前世の記憶によれば、イナゴの大発生――蝗害の進行速度は一日に五十キロから百キロほどと言われていたはずだ。時速に換算すればざっと二キロから四キロといったところか。
地平線の彼方に見えてきたアレの襲来まで、おそらくはまだいくらかの時間的余裕がある。
この世界のイナゴに僕の知らない特殊能力でもあるなら別だが、それを確認するためにも……。
「パパ! 僕はちょっと様子を見てくる! いろいろと近くで確認しておきたいから」
「危険……は、おそらく無いか? よし、ノブロゴを連れていけ! ただのイナゴじゃなかった場合には――」
「うん、分かってる。手出ししないで戻ってくるよ」
「近付きすぎるんじゃないぞ! ノブロゴ! 聞いていたな?」
「へえ、行ってきやす。……坊はこのまま飛んでくのか?」
「そうする」
騎羽モントリーの牧場へ向かうノブさんとはひとまず別れ、僕は精霊術【風浪の帆】を請願、地上三メートルほどの高さまで浮き上がって一足先に村の南側の柵を飛び越えた。

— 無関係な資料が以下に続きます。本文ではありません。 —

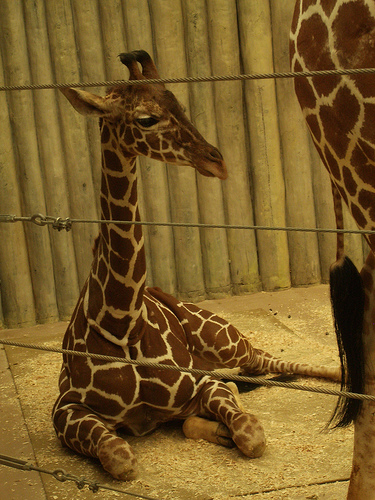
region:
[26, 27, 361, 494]
An animal laying down.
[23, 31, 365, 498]
A giraffe that is brown and white.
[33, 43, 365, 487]
A giraffe that is laying on the ground.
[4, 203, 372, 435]
A gray fence.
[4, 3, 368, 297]
A wall that is behind the giraffe.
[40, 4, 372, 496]
A couple of giraffes.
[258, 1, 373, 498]
A giraffe on the right.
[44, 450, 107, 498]
A hook attachment.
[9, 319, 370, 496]
A gray concrete ground.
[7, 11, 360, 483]
A scene at the zoo.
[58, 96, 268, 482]
giraffe reclined on sawdust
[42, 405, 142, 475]
folded legs of giraffe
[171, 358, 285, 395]
cable on zoo enclosure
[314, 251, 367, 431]
black fur on giraffe tail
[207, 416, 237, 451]
hoof on giraffe foot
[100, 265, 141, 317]
brown spot on giraffe neck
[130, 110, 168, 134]
eye on giraffe head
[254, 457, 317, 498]
sawdust on zoo floor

既に、地平線上だけではなく手前に広がる大草原もイナゴの群れによって侵蝕されつつあり、徐々に明るい黄緑色から冥い灰褐色へと染まってきていた。
実際の距離は、数キロか十数キロか――まだ相当あるだろう。
にも拘わらず、無数の羽音が山鳴りのような空気の振動として伝わってくるのは錯覚なのか。

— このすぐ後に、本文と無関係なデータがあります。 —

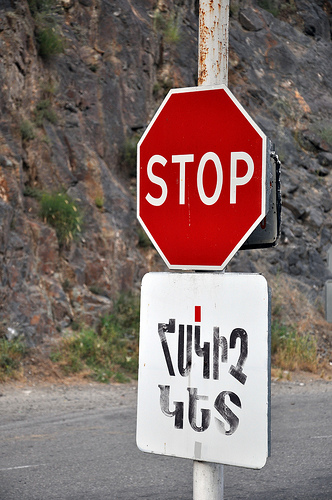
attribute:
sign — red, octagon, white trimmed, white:
[134, 272, 271, 470]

その一方で、周囲の広大な草原には動物どころかモンスターの気配すらなく、不気味なほどに静まりかえっていた。
微かに肌を震わせ続けている低周波振動。
後ろにある柵の向こうから漏れ聞こえてくる領民たちの甲高い叫び声。
ざざあぁーっという草の上を風が流れていく音。
待つこと暫し。
――ザッシャ! ザッシャ! ザッシャ!
「シェガロ坊! 待たせたな」
前世の記憶にある蝗害対策を思い返していると、モントリーに騎乗したノブさんが到着した。
「ノブさん、考えたんだけど、あれはここまで来る前に減らしておかないとダメだと思う」
「んあぁ? まァ、そうかも知んねえな。なら、どうするよ?」
「見てた感じ、けっこう群れの移動速度は遅いみたいだから、とりあえず軽く一当てしてみない? 危なかったら逃げるって前提で」
「……しゃあねえな。どんなもんか確認しにぶつかっとくのは、アリっちゃアリだ」
「え? いいの? パパには近付くなって言われたけど」
「あんなん、どのみち坊の精霊術に頼らなきゃ厳しいだろうぜ。今のうち試せるこたァ試しとけ」
相変わらず、話が分かるご老人だ。
僕が幼児だってことを忘れられているような気もするが……。
「僕のことを子ども扱いしないから好きだよ、ノブさん」
「やめろ、気持ち悪ぃ。俺ァ、ガキは好きじゃねえんだ」
内心の緊張を追い払うため、互いに軽口を叩きながら、僕らは大草原へと向かう。